[ASSIGNMENT]
Across all the entries, how many lines hold "Nugent"? Answer with that number and nothing else.

════════

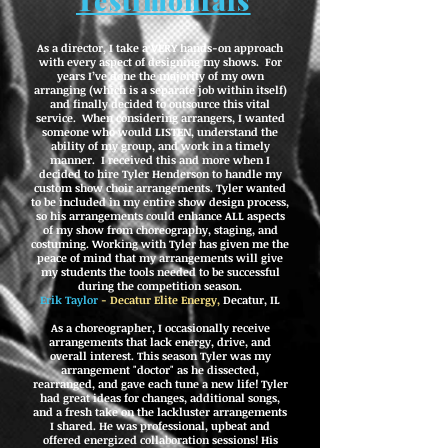
Testimonials
As a director, I take a VERY hands-on approach
with every aspect of designing my shows. For
years I’ve done the majority of my own
arranging (which is a separate job within itself)
and finally decided to outsource this vital
service. When considering arrangers, I wanted
someone who would LISTEN, understand the
ability of my group, and work in a timely
manner. I received this and more when I
decided to hire Tyler Henderson to handle my
custom show choir arrangements.
Tyler wanted
to be included in my entire show design process,
so his arrangements could enhance ALL aspects
of my show from choreography, staging, and
costuming.
Working with Tyler has given me the
peace of mind that my arrangements will give
my students the tools needed to be successful
during the competition season.
Erik Taylor
- Decatur Elite Energy,
Decatur, IL
As a choreographer, I occasionally receive
arrangements that lack energy, drive, and
overall interest. This season Tyler was my
arrangement "doctor" as he dissected,
rearranged, and gave each tune a new life! Tyler
had great ideas for changes, additional songs,
and a fresh take on the lackluster arrangements
I shared. He was professional, upbeat and
offered energized collaboration sessions! His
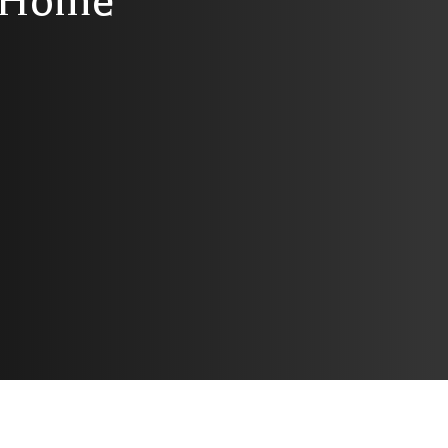
r Home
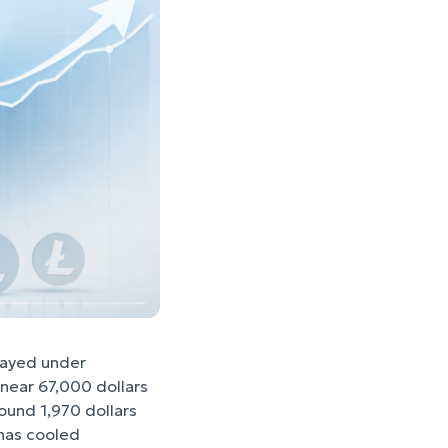
tayed under
 near 67,000 dollars
round 1,970 dollars
 has cooled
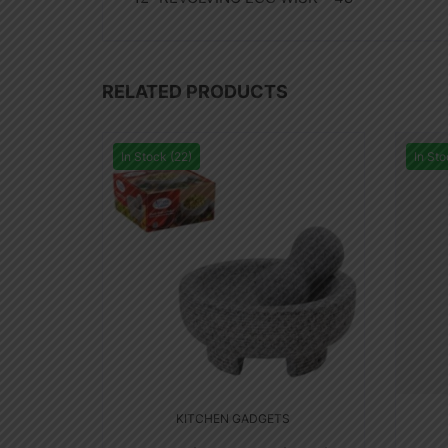
RELATED PRODUCTS
In Stock (22)
In Sto
KITCHEN GADGETS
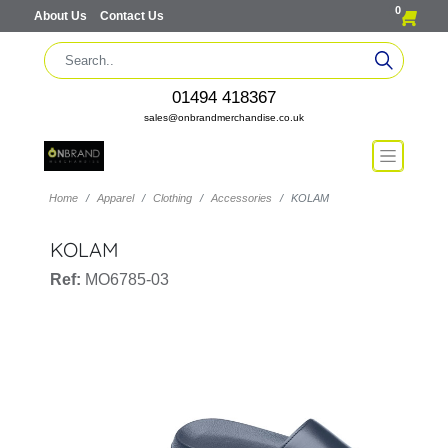
0
About Us
Contact Us
01494 418367
sales@onbrandmerchandise.co.uk
Home
Apparel
Clothing
Accessories
KOLAM
KOLAM
Ref:
MO6785-03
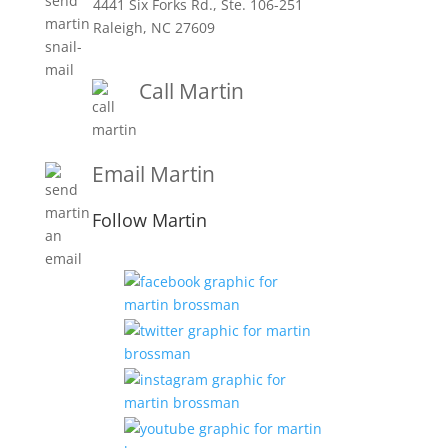
4441 Six Forks Rd., Ste. 106-251
Raleigh, NC 27609
Call Martin
1-919-847-4757
Email Martin
Martin@martinbrossmanandassociates.com
Follow Martin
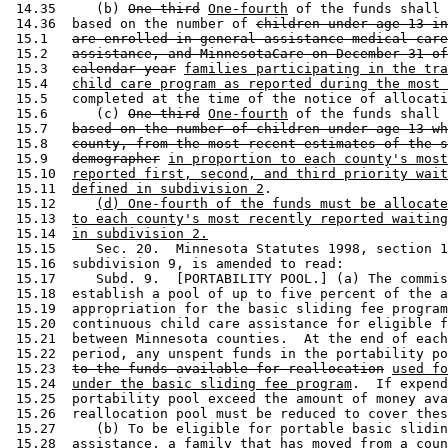
 14.35     (b) 
One-third
One-fourth
 of the funds shall 
 14.36  based on the number of 
children under age 13 in
 15.1   
are enrolled in general assistance medical care
 15.2   
assistance, and MinnesotaCare on December 31 of
 15.3   
calendar year
families participating in the tra
 15.4   
child care program as reported during the most 
 15.5   completed at the time of the notice of allocati
 15.6      (c) 
One-third
One-fourth
 of the funds shall 
 15.7   
based on the number of children under age 13 wh
 15.8   
county, from the most recent estimates of the s
 15.9   
demographer
in proportion to each county's most
 15.10  
reported first, second, and third priority wait
 15.11  
defined in subdivision 2
. 

 15.12     
(d) One-fourth of the funds must be allocate
 15.13  
to each county's most recently reported waiting
 15.14  
in subdivision 2.
 15.15     Sec. 20.  Minnesota Statutes 1998, section 1
 15.16  subdivision 9, is amended to read: 

 15.17     Subd. 9.  [PORTABILITY POOL.] (a) The commis
 15.18  establish a pool of up to five percent of the a
 15.19  appropriation for the basic sliding fee program
 15.20  continuous child care assistance for eligible f
 15.21  between Minnesota counties.  At the end of each
 15.22  period, any unspent funds in the portability po
 15.23  
to the funds available for reallocation
used fo
 15.24  
under the basic sliding fee program
.  If expend
 15.25  portability pool exceed the amount of money ava
 15.26  reallocation pool must be reduced to cover thes
 15.27     (b) To be eligible for portable basic slidin
 15.28  assistance, a family that has moved from a coun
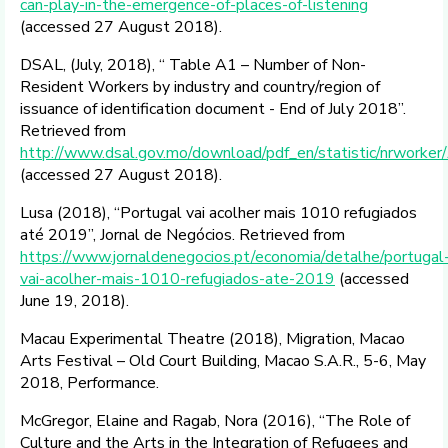
can-play-in-the-emergence-of-places-of-listening
(accessed 27 August 2018).
DSAL, (July, 2018), “ Table A1 – Number of Non-
Resident Workers by industry and country/region of
issuance of identification document - End of July 2018”.
Retrieved from
http://www.dsal.gov.mo/download/pdf_en/statistic/nrwork
(accessed 27 August 2018).
Lusa (2018), “Portugal vai acolher mais 1010 refugiados
até 2019”, Jornal de Negócios. Retrieved from
https://www.jornaldenegocios.pt/economia/detalhe/portugal
vai-acolher-mais-1010-refugiados-ate-2019
(accessed
June 19, 2018).
Macau Experimental Theatre (2018), Migration, Macao
Arts Festival – Old Court Building, Macao S.A.R., 5-6, May
2018, Performance.
McGregor, Elaine and Ragab, Nora (2016), “The Role of
Culture and the Arts in the Integration of Refugees and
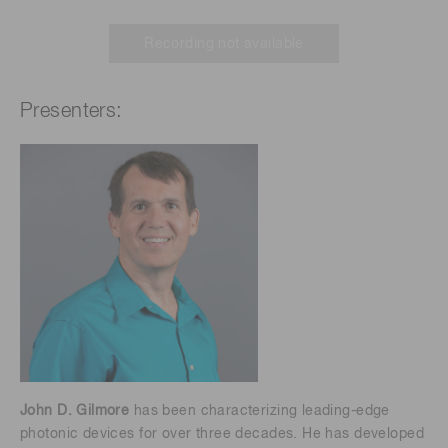
Recording not available
Presenters:
John D. Gilmore
has been characterizing leading-edge
photonic devices for over three decades. He has developed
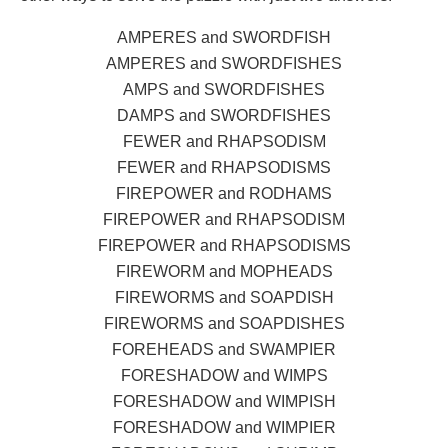
AMPERES and SWORDFISH
AMPERES and SWORDFISHES
AMPS and SWORDFISHES
DAMPS and SWORDFISHES
FEWER and RHAPSODISM
FEWER and RHAPSODISMS
FIREPOWER and RODHAMS
FIREPOWER and RHAPSODISM
FIREPOWER and RHAPSODISMS
FIREWORM and MOPHEADS
FIREWORMS and SOAPDISH
FIREWORMS and SOAPDISHES
FOREHEADS and SWAMPIER
FORESHADOW and WIMPS
FORESHADOW and WIMPISH
FORESHADOW and WIMPIER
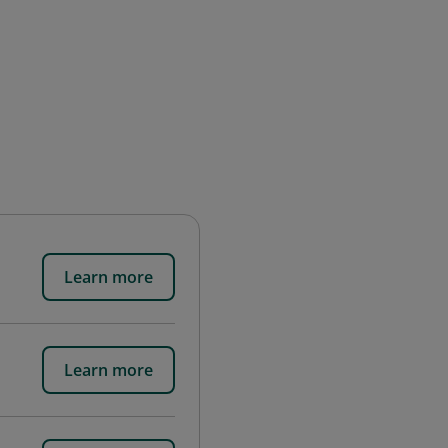
Learn more
Learn more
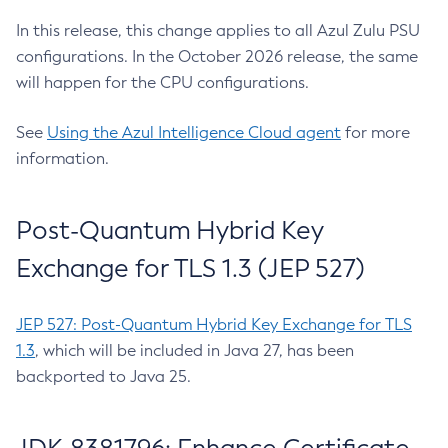
In this release, this change applies to all Azul Zulu PSU
configurations. In the October 2026 release, the same
will happen for the CPU configurations.
See
Using the Azul Intelligence Cloud agent
for more
information.
Post-Quantum Hybrid Key
Exchange for TLS 1.3 (JEP 527)
JEP 527: Post-Quantum Hybrid Key Exchange for TLS
1.3
, which will be included in Java 27, has been
backported to Java 25.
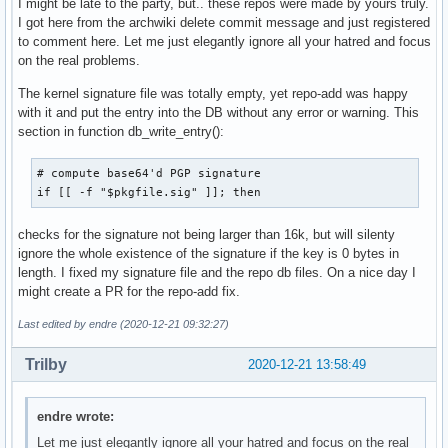
I might be late to the party, but.. these repos were made by yours truly.
I got here from the archwiki delete commit message and just registered
to comment here. Let me just elegantly ignore all your hatred and focus
on the real problems.
The kernel signature file was totally empty, yet repo-add was happy
with it and put the entry into the DB without any error or warning. This
section in function db_write_entry():
# compute base64'd PGP signature

if [[ -f "$pkgfile.sig" ]]; then
checks for the signature not being larger than 16k, but will silenty
ignore the whole existence of the signature if the key is 0 bytes in
length. I fixed my signature file and the repo db files. On a nice day I
might create a PR for the repo-add fix.
Last edited by endre (2020-12-21 09:32:27)
Trilby
2020-12-21 13:58:49
endre wrote:
Let me just elegantly ignore all your hatred and focus on the real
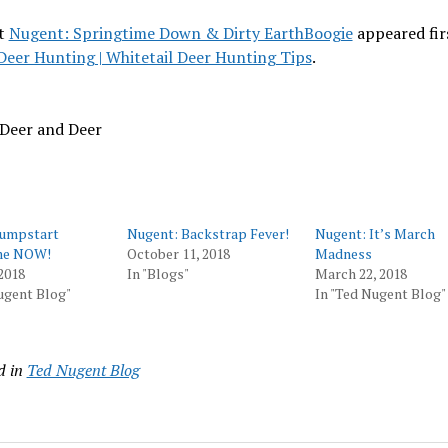
t
Nugent: Springtime Down & Dirty EarthBoogie
appeared fir
Deer Hunting | Whitetail Deer Hunting Tips
.
 Deer and Deer
Jumpstart
Nugent: Backstrap Fever!
Nugent: It’s March
me NOW!
October 11, 2018
Madness
2018
In "Blogs"
March 22, 2018
ugent Blog"
In "Ted Nugent Blog"
d in
Ted Nugent Blog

════════

[WORKED SOLUTION]
5